> **EXERCISE GOAL**
The lines from the top of the material through the line with "right shoulder: (17, 132, -5)" are to be set down exactly. Leave the pictures out.

^^^^^^^^^^^^^^^^

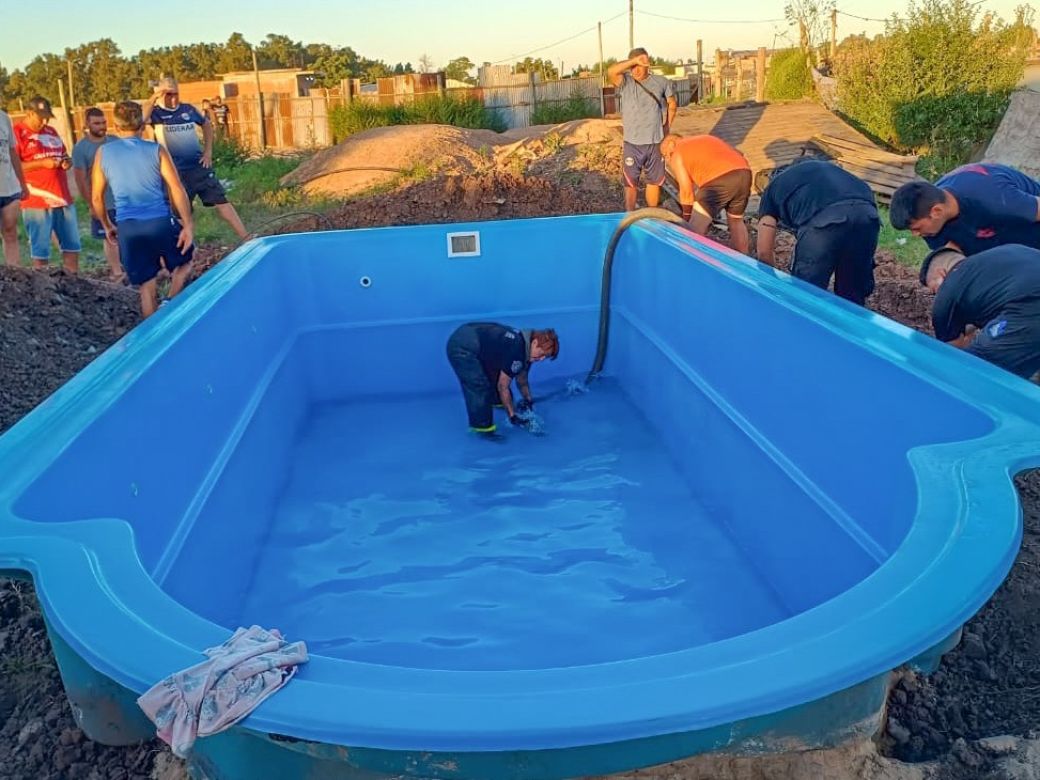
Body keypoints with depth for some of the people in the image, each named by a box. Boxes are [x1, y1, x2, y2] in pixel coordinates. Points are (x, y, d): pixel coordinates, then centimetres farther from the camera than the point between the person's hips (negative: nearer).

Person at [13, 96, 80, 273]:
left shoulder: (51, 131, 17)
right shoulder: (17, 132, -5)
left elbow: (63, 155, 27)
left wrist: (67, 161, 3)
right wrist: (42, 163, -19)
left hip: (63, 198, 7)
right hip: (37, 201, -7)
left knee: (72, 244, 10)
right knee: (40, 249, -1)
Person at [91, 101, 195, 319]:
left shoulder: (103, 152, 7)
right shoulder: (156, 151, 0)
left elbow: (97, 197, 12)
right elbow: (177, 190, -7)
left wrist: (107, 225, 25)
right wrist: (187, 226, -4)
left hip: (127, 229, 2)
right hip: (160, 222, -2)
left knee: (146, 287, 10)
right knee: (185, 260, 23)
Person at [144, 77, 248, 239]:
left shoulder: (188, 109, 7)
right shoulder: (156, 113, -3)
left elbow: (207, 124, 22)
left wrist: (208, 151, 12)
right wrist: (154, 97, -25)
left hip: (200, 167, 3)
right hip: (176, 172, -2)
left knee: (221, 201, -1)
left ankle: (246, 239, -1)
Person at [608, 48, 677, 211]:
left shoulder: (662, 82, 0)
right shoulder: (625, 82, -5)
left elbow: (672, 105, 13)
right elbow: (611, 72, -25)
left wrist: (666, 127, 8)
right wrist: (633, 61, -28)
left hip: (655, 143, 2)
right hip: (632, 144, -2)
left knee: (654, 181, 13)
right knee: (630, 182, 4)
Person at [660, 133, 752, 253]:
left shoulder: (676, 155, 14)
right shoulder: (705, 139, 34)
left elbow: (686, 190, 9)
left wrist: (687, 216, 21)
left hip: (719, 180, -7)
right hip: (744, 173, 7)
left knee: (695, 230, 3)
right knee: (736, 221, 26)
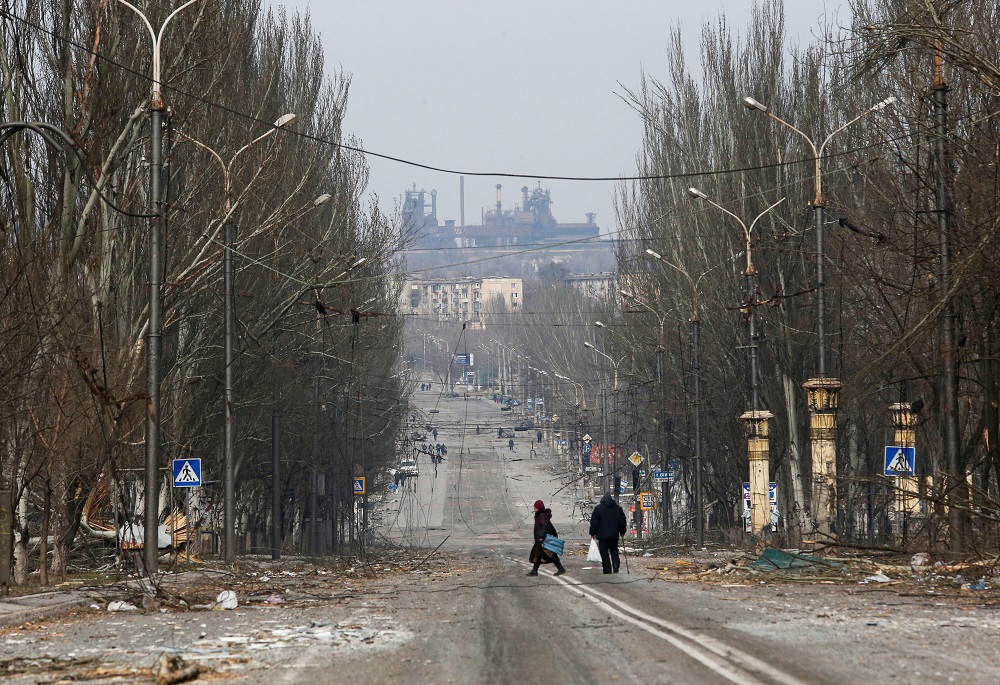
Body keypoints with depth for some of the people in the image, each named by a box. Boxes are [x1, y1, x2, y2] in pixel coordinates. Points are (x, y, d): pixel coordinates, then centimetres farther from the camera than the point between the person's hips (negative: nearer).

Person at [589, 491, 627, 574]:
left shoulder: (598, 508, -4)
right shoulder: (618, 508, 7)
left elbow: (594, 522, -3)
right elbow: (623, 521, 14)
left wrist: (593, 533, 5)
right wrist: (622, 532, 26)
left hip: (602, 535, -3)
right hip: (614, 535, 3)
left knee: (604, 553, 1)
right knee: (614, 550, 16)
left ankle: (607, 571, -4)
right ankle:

^^^^^^^^^^^^^^^^

> **EXERCISE OUTPUT**
Body keypoints with depth for some of the people in the image, each named by a box. Boxes are [x1, y1, x2, y2] in pixel coordinates. Points are (x, y, d): pixel coordinates, then centimetres farther from the camera than the point between the person's hips (negative: nearer).

Person at [13, 96, 80, 273]:
left shoulder: (51, 131, 17)
right shoulder: (17, 132, -5)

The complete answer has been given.